━━━━━ Data section
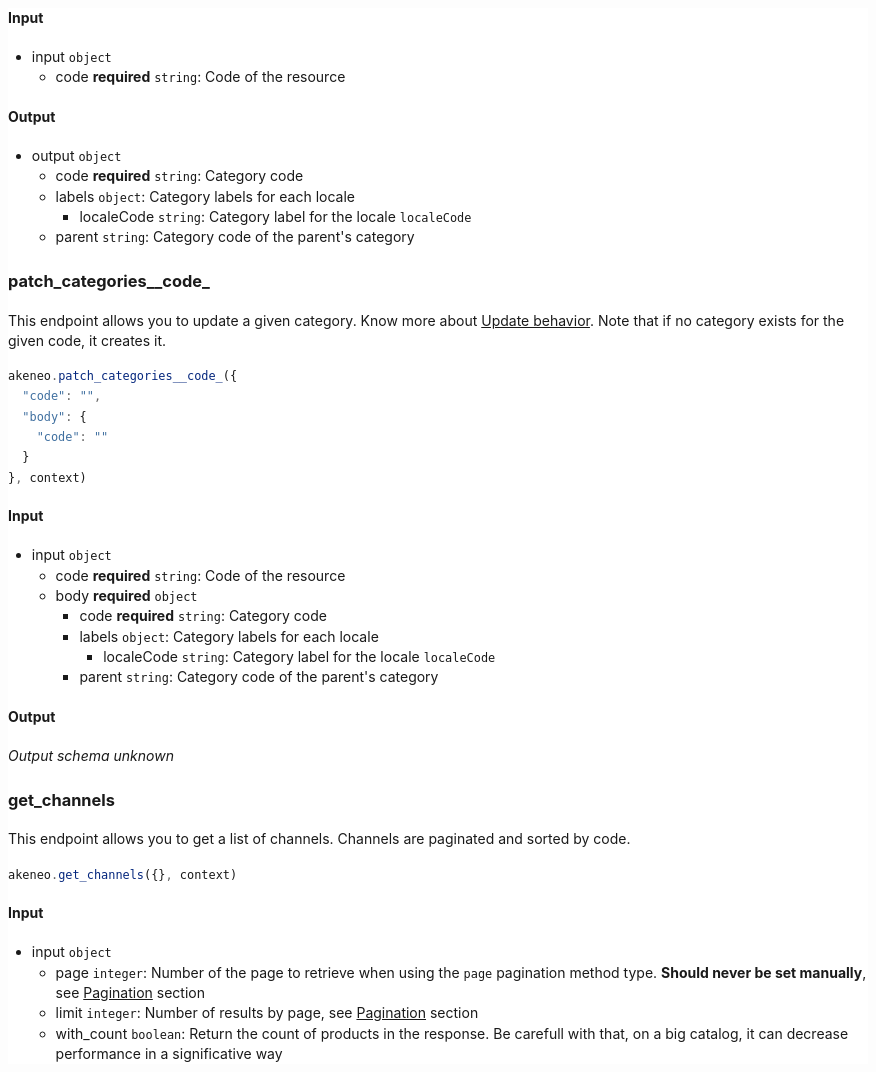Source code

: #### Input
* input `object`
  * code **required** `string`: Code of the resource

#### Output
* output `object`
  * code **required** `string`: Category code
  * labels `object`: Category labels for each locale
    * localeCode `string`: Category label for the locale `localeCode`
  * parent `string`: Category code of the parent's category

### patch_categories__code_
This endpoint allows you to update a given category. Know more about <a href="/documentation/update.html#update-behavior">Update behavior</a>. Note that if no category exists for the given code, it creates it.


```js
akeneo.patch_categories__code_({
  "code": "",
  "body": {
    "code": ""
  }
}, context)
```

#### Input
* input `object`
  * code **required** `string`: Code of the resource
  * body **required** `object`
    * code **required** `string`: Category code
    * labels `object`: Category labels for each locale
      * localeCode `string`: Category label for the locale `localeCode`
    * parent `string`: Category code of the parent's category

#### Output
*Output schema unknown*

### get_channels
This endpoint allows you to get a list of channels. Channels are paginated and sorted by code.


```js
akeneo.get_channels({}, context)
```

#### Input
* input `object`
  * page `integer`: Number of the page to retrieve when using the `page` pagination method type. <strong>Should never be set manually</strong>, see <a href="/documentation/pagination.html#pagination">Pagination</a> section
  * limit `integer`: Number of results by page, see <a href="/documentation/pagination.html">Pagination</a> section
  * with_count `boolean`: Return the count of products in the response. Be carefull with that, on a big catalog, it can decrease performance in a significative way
━━━━━━━━━━
Exercise:
Find the number of lines in the entries above that hold the string "required", and write only that number.

The answer:
5